When Gray was asked about the significance of Blackstone surpassing $1 trillion in assets, he called it “an important milestone” and “a marker” on investor pressure in the private markets.
“We believe the options are likely far greater than most people imagine,” he added.
Founded in 1985 with just $400,000 in capital by chief executive Stephen Schwarzman and investment banker Peter Peterson, Blackstone has transformed in recent decades from a small deal-making organization with a handful of partners into a mainstream financial institution.
Since listing on the New York Stock Exchange 15 years ago, Blackstone’s assets under management have grown more than tenfold and have a market capitalization of more than $130 billion, larger than investment bank Goldman Sachs.
Its roughly 5,000 employees manage a portfolio of hundreds of companies that generated a combined $200 billion in annual revenue last year, according to Morgan Stanley estimates.
Under Schwarzman’s supervision, Blackstone was the first major buyout group to diversify into investment areas such as real estate, which is now its largest business, and managed hedge funds and credit-oriented investments.
In recent years, it has attracted hundreds of billions of dollars in additional wealth after creating new real estate and debt vehicles designed for wealthy individuals and other investors. Blackstone has also begun managing the loan portfolios of large insurance companies including AIG and Allstate.

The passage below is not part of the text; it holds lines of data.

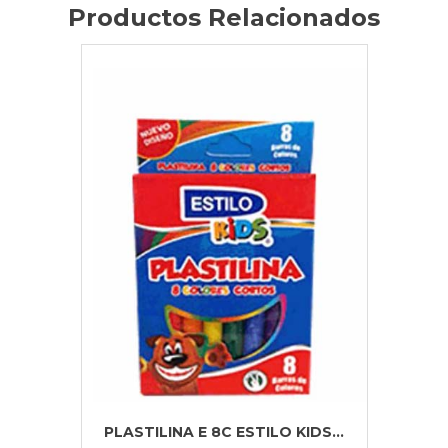
Productos Relacionados
PLASTILINA E 8C ESTILO KIDS...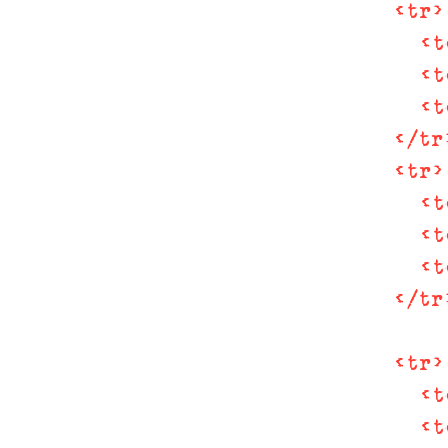
<
tr
>
<
t
<
t
<
t
</
tr
<
tr
>
<
t
<
t
<
t
</
tr
<
tr
>
<
t
<
t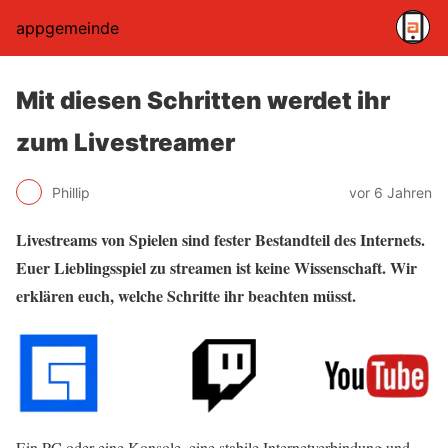
appgemeinde
Mit diesen Schritten werdet ihr
zum Livestreamer
Phillip
vor 6 Jahren
Livestreams von Spielen sind fester Bestandteil des Internets.
Euer Lieblingsspiel zu streamen ist keine Wissenschaft. Wir
erklären euch, welche Schritte ihr beachten müsst.
Ein PC oder eine Konsole, eine stabile Internetverbindung und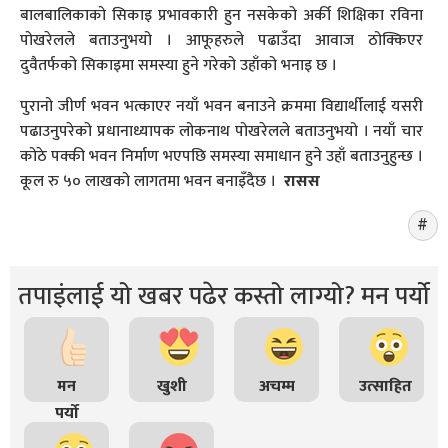
बालबालिकाको सिकाइ प्रभावकारी हुन नसकेको अर्की शिक्षिका रविना
पोखरेलले बताउनुभयो । आफूहरुले पढाउँदा आवाज ठोक्किएर
दुवैतर्फको सिकाइमा समस्या हुने गरेको उहाँको भनाइ छ ।
पुरानो जीर्ण भवन भत्काएर नयाँ भवन बनाउने क्रममा विद्यार्थीलाई यसरी
पढाउनुपरेको प्रधानाध्यापक लोकनाथ पोखरेलले बताउनुभयो । नयाँ चार
कोठे पक्की भवन निर्माण भएपछि समस्या समाधान हुने उहाँ बताउनुहुन्छ ।
कूल रु ५० लाखको लागतमा भवन बनाइँदैछ ।
रासस
तपाइंलाई यो खबर पढेर कस्तो लाग्यो? मन पर्यो
मन
खुशी
अचम्म
उत्साहित
पर्यो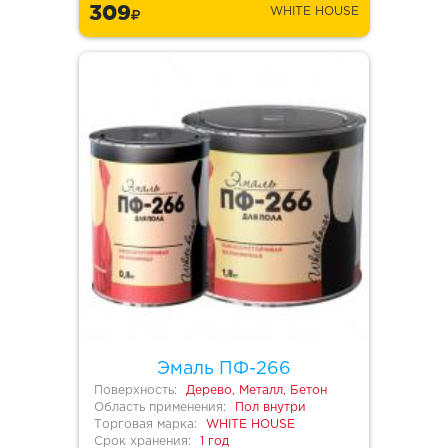
309
WHITE HOUSE
Эмаль ПФ-266
Поверхность:
Дерево, Металл, Бетон
Область применения:
Пол внутри
Торговая марка:
WHITE HOUSE
Срок хранения:
1 год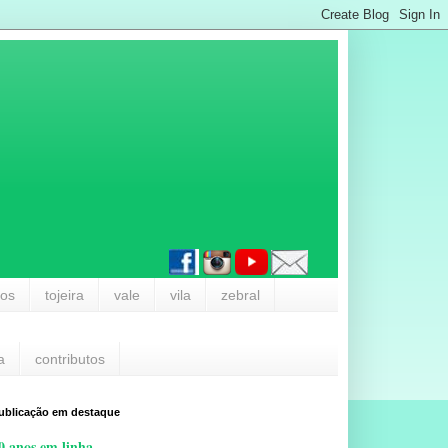
los
tojeira
vale
vila
zebral
a
contributos
ublicação em destaque
0 anos em linha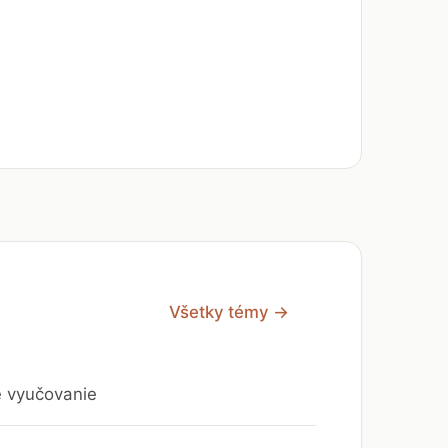
Všetky témy →
e vyučovanie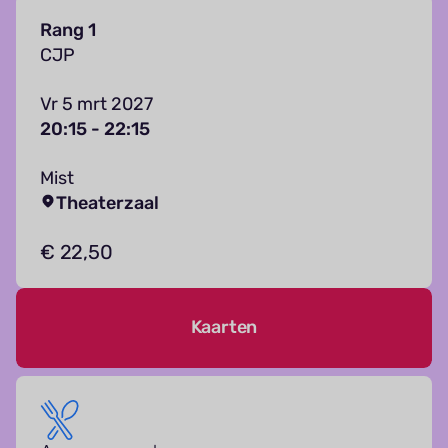
Rang 1
CJP
Vr 5 mrt 2027
20:15 - 22:15
Mist
Theaterzaal
€ 22,50
Kaarten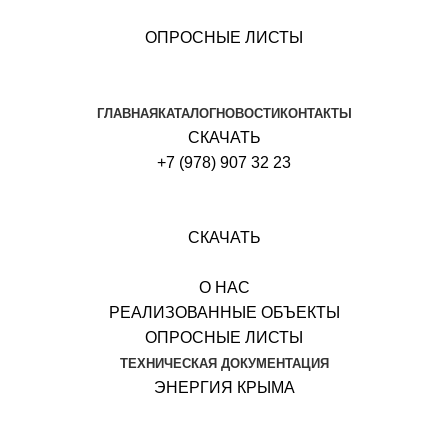
ОПРОСНЫЕ ЛИСТЫ
ГЛАВНАЯ
КАТАЛОГ
НОВОСТИ
КОНТАКТЫ
СКАЧАТЬ
+7 (978) 907 32 23
СКАЧАТЬ
О НАС
РЕАЛИЗОВАННЫЕ ОБЪЕКТЫ
ОПРОСНЫЕ ЛИСТЫ
ТЕХНИЧЕСКАЯ ДОКУМЕНТАЦИЯ
ЭНЕРГИЯ КРЫМА
 «Континент»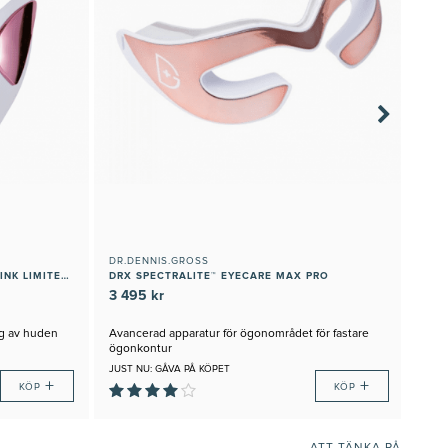
DR.DENNIS.GROSS
DR.
DRX SPECTRALITE FACEWARE PRO PINK LIMITED EDITION
DRX SPECTRALITE™ EYECARE MAX PRO
DRX
3 495 kr
2 4
ng av huden
Avancerad apparatur för ögonområdet för fastare
LED-
ögonkontur
JUST NU: GÅVA PÅ KÖPET
JUST
+
+
KÖP
KÖP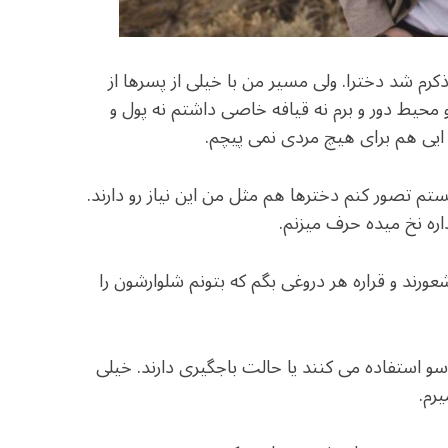
 و ذکرم شد دخترا. ولی مسیر من با خیلی از پسرها از
حیط دور و برم نه قیافه خاصی داشتم نه پول و
ایی هم برای هیچ مردی نمی پیچم.
تم تصور کنم دخترها هم مثل من این نیاز رو دارند.
ره نخ میده حرف میزنم.
عورند و قراره هر دروغی بگم که بتونم شلوارشون را
 استفاده می کنند یا حالت باجگیری دارند. خیلی
رم.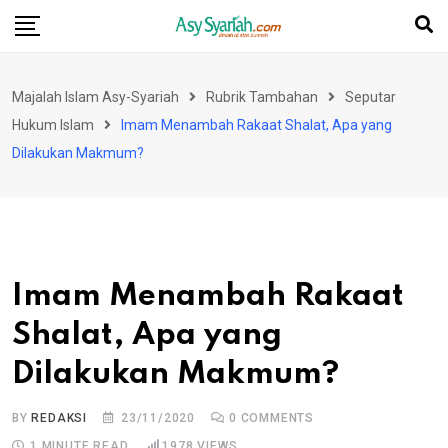
Skip
to
content
Majalah Islam Asy-Syariah
Rubrik Tambahan
Seputar
Hukum Islam
Imam Menambah Rakaat Shalat, Apa yang
Dilakukan Makmum?
Imam Menambah Rakaat
Shalat, Apa yang
Dilakukan Makmum?
BY
REDAKSI
23/11/2020
0
COMMENTS
1 MINUTE READ
1978
VIEWS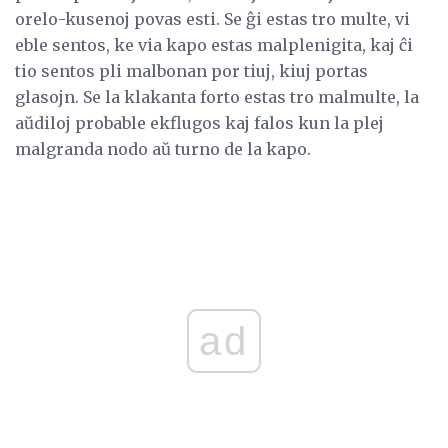
orelo-kusenoj povas esti. Se ĝi estas tro multe, vi
eble sentos, ke via kapo estas malplenigita, kaj ĉi
tio sentos pli malbonan por tiuj, kiuj portas
glasojn. Se la klakanta forto estas tro malmulte, la
aŭdiloj probable ekflugos kaj falos kun la plej
malgranda nodo aŭ turno de la kapo.
ad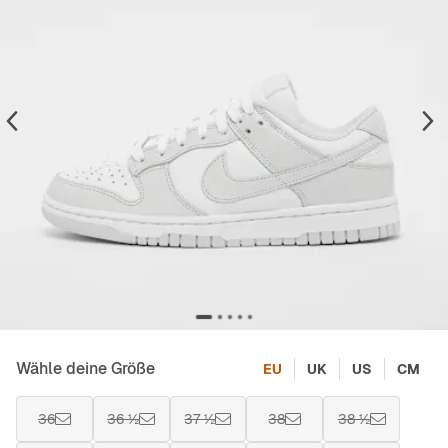
Wähle deine Größe
EU
UK
US
CM
36
36 ½
37 ½
38
38 ½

Blackstone’s target market has expanded beyond large investors such as sovereign wealth funds, pensions and endowments to the hundreds of thousands of individual investors and a growing number of financial institutions seeking exposure to unlisted investments.
Gray is excited about the company’s continued progress.
“I don’t necessarily agree with the fact that as you reach a certain size, your growth spurts,” he said.